● To do: Copy down the listing below exactly. Do not include pictures.

Segment Start: Entries supplied

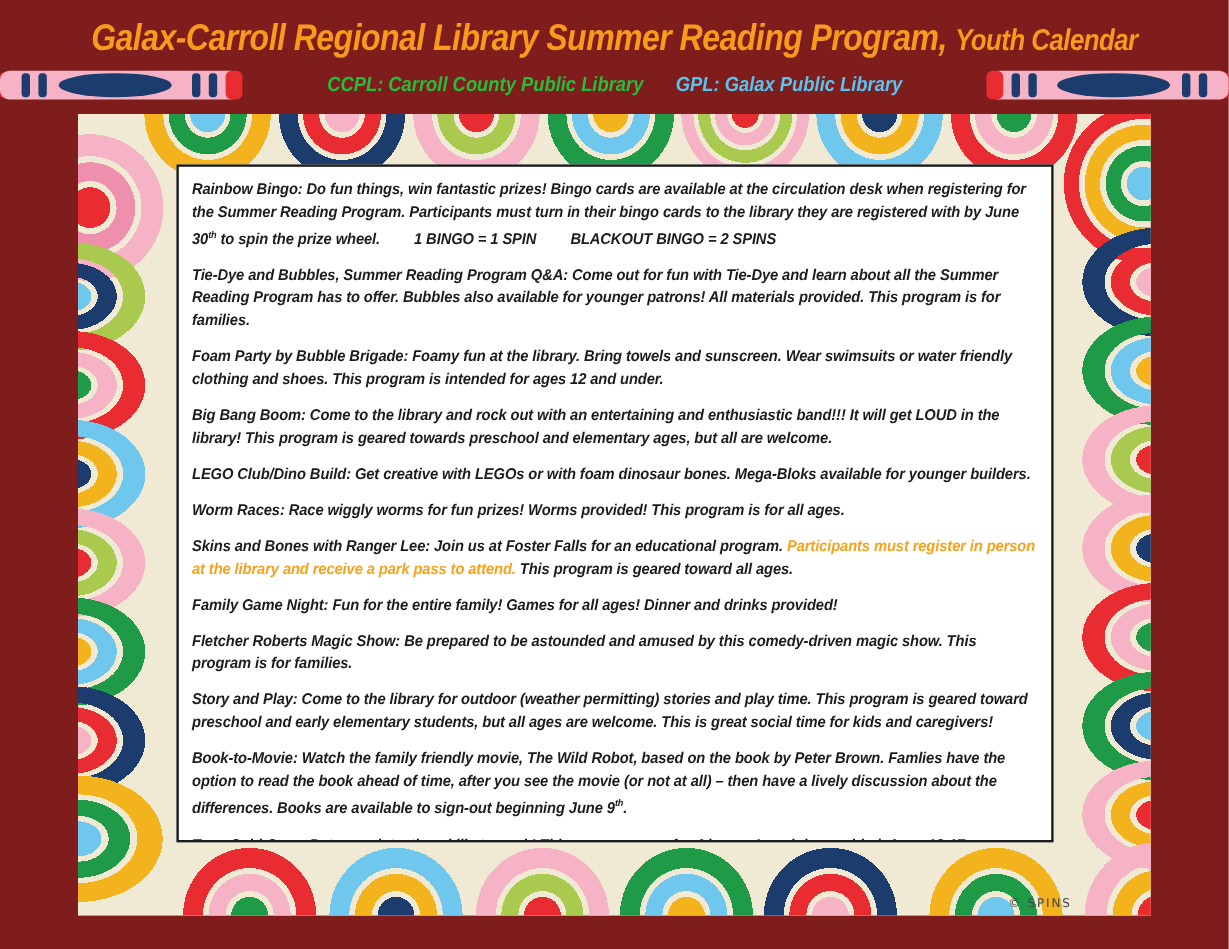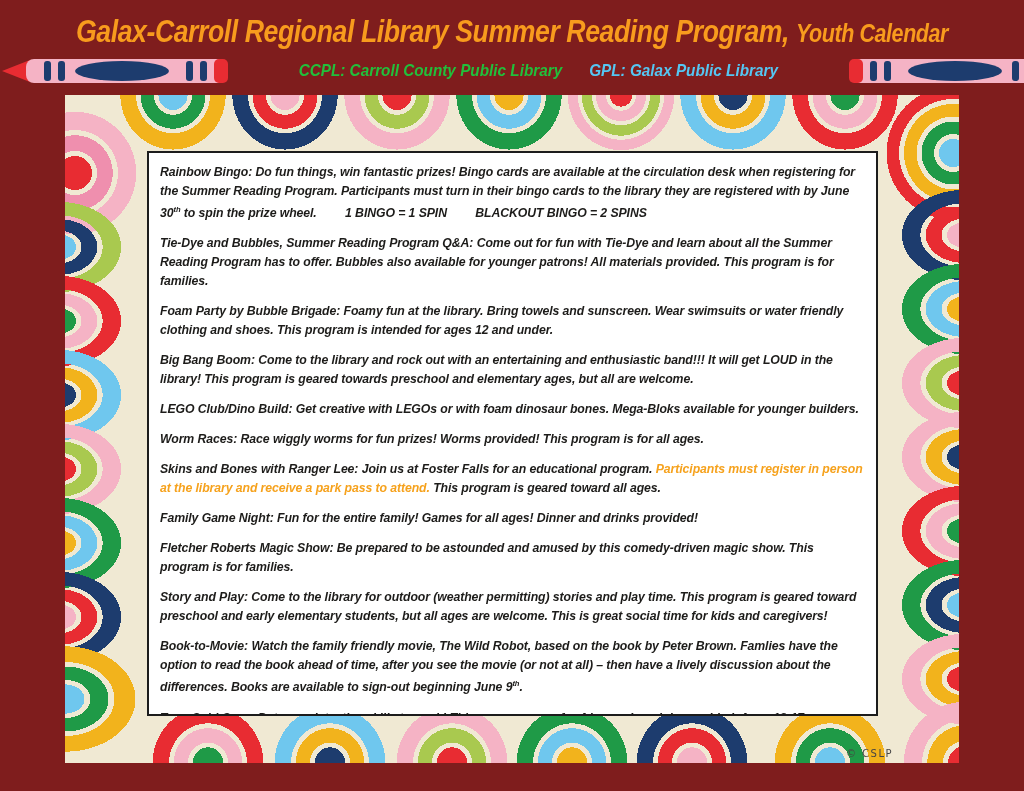--- a/index.html
+++ b/index.html
@@ -21,41 +21,42 @@
     font-weight:bold;
     letter-spacing:-0.5px;
   }
   .title-main{font-size:31px;}
   .title-suffix{font-size:25px;margin-left:8px;}
   .legend-row{
     margin-top:2px;
     height:38px;
     display:flex;
     align-items:center;
+    justify-content:center;
     gap:20px;
   }
   .legend-text{
     display:flex;gap:30px;
     font-style:italic;font-weight:bold;font-size:17px;
     transform:scaleX(0.9);transform-origin:center;
     white-space:nowrap;
   }
   .crayon{flex:0 0 auto;}
   
   .mat{
     position:absolute;
     left:65px;top:95px;
     width:894px;height:668px;
     background:#f0e9d3;
     overflow:hidden;
   }
   .ring{position:absolute;border-radius:50%;}
   .content-box{
     position:absolute;
-    left:82px;top:56px;
+    left:82px;top:42px;
     width:731px;height:565px;
     background:#ffffff;
     border:2px solid #1c1c1c;
     box-sizing:border-box;
     padding:9px 0 0 11px;
     overflow:hidden;
   }
   .content-inner{
     width:746px;              
     transform:scaleX(0.945);
@@ -158,16 +159,16 @@
           <p class="program"><span>LEGO Club/Dino Build: Get creative with LEGOs or with foam dinosaur bones. Mega-Bloks available for younger builders.</span></p>
           <p class="program"><span>Worm Races: Race wiggly worms for fun prizes! Worms provided! This program is for all ages.</span></p>
           <p class="program"><span>Skins and Bones with Ranger Lee: Join us at Foster Falls for an educational program. </span><span class="orange">Participants must register in person at the library and receive a park pass to attend.</span><span> This program is geared toward all ages.</span></p>
           <p class="program"><span>Family Game Night: Fun for the entire family! Games for all ages! Dinner and drinks provided!</span></p>
           <p class="program"><span>Fletcher Roberts Magic Show: Be prepared to be astounded and amused by this comedy-driven magic show. This program is for families.</span></p>
           <p class="program"><span>Story and Play: Come to the library for outdoor (weather permitting) stories and play time. This program is geared toward preschool and early elementary students, but all ages are welcome. This is great social time for kids and caregivers!</span></p>
           <p class="program"><span>Book-to-Movie: Watch the family friendly movie, The Wild Robot, based on the book by Peter Brown. Famlies have the option to read the book ahead of time, after you see the movie (or not at all) – then have a lively discussion about the differences. Books are available to sign-out beginning June 9</span><sup>th</sup><span>.</span></p>
           <p class="program"><span>Teen Cold Case: Put your detective skills to work! This program runs for 4 hours. Lunch is provided. Ages 13-17.</span></p>
         </div>
     </div>
-    <div class="credit">© CSLP</div>
+    <div class="credit">© SPINS</div>
   </div>
 
 </div>
 
 </body></html>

Segment End: Entries supplied

● Output for this task:
--- a/index.html
+++ b/index.html
@@ -21,41 +21,42 @@
     font-weight:bold;
     letter-spacing:-0.5px;
   }
   .title-main{font-size:31px;}
   .title-suffix{font-size:25px;margin-left:8px;}
   .legend-row{
     margin-top:2px;
     height:38px;
     display:flex;
     align-items:center;
+    justify-content:center;
     gap:20px;
   }
   .legend-text{
     display:flex;gap:30px;
     font-style:italic;font-weight:bold;font-size:17px;
     transform:scaleX(0.9);transform-origin:center;
     white-space:nowrap;
   }
   .crayon{flex:0 0 auto;}
   
   .mat{
     position:absolute;
     left:65px;top:95px;
     width:894px;height:668px;
     background:#f0e9d3;
     overflow:hidden;
   }
   .ring{position:absolute;border-radius:50%;}
   .content-box{
     position:absolute;
-    left:82px;top:56px;
+    left:82px;top:42px;
     width:731px;height:565px;
     background:#ffffff;
     border:2px solid #1c1c1c;
     box-sizing:border-box;
     padding:9px 0 0 11px;
     overflow:hidden;
   }
   .content-inner{
     width:746px;              
     transform:scaleX(0.945);
@@ -158,16 +159,16 @@
           <p class="program"><span>LEGO Club/Dino Build: Get creative with LEGOs or with foam dinosaur bones. Mega-Bloks available for younger builders.</span></p>
           <p class="program"><span>Worm Races: Race wiggly worms for fun prizes! Worms provided! This program is for all ages.</span></p>
           <p class="program"><span>Skins and Bones with Ranger Lee: Join us at Foster Falls for an educational program. </span><span class="orange">Participants must register in person at the library and receive a park pass to attend.</span><span> This program is geared toward all ages.</span></p>
           <p class="program"><span>Family Game Night: Fun for the entire family! Games for all ages! Dinner and drinks provided!</span></p>
           <p class="program"><span>Fletcher Roberts Magic Show: Be prepared to be astounded and amused by this comedy-driven magic show. This program is for families.</span></p>
           <p class="program"><span>Story and Play: Come to the library for outdoor (weather permitting) stories and play time. This program is geared toward preschool and early elementary students, but all ages are welcome. This is great social time for kids and caregivers!</span></p>
           <p class="program"><span>Book-to-Movie: Watch the family friendly movie, The Wild Robot, based on the book by Peter Brown. Famlies have the option to read the book ahead of time, after you see the movie (or not at all) – then have a lively discussion about the differences. Books are available to sign-out beginning June 9</span><sup>th</sup><span>.</span></p>
           <p class="program"><span>Teen Cold Case: Put your detective skills to work! This program runs for 4 hours. Lunch is provided. Ages 13-17.</span></p>
         </div>
     </div>
-    <div class="credit">© CSLP</div>
+    <div class="credit">© SPINS</div>
   </div>
 
 </div>
 
 </body></html>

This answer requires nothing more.